According to the approved product insert, the recommended use and dosage of Bonatumumab against microscopic residual disease-positive precursor B-cell acute lymphoblastic leukemia is as follows:
- Recommended duration of therapy: 1 course of induction and 3 courses of consolidation, with a single cycle of induction or consolidation consisting of 28 days of continuous intravenous infusion followed by 14 days of no therapy (42 days total).
- Recommended dose: For induction and consolidation therapy, the recommended fixed dose is 28 mcg per day if the patient weighs more than 45 kg and 15 mcg/m per day if the patient weighs less than 45 kg.

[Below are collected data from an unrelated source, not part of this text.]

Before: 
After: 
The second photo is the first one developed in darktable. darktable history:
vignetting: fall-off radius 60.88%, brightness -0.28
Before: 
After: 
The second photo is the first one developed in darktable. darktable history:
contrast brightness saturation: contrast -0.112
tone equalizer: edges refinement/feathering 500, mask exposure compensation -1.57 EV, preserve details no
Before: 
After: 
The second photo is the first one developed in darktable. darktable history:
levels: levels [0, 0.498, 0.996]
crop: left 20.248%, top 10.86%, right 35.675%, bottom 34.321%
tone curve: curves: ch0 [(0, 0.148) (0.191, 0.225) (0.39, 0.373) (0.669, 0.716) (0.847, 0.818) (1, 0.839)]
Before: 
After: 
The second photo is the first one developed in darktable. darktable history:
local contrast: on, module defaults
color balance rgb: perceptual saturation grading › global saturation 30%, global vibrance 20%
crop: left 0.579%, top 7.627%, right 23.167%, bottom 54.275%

- Glucocorticoids may be given prior to each intravenous injection.
It is important to note that the above recommended doses are for microresidue-positive precursor B-cell acute lymphoblastic leukemia and are not the same for relapsed or refractory positive B-cell precursor acute lymphoblastic leukemia that is Ph chromosome negative/positive.
Bonatumumab has been approved for marketing in China, and the approved indications do not currently include treatment of microscopic residual disease-positive precursor B-cell acute lymphoblastic leukemia; hopefully, as more trial evidence becomes available, the drug will help more patients delay relapse and achieve longer survival.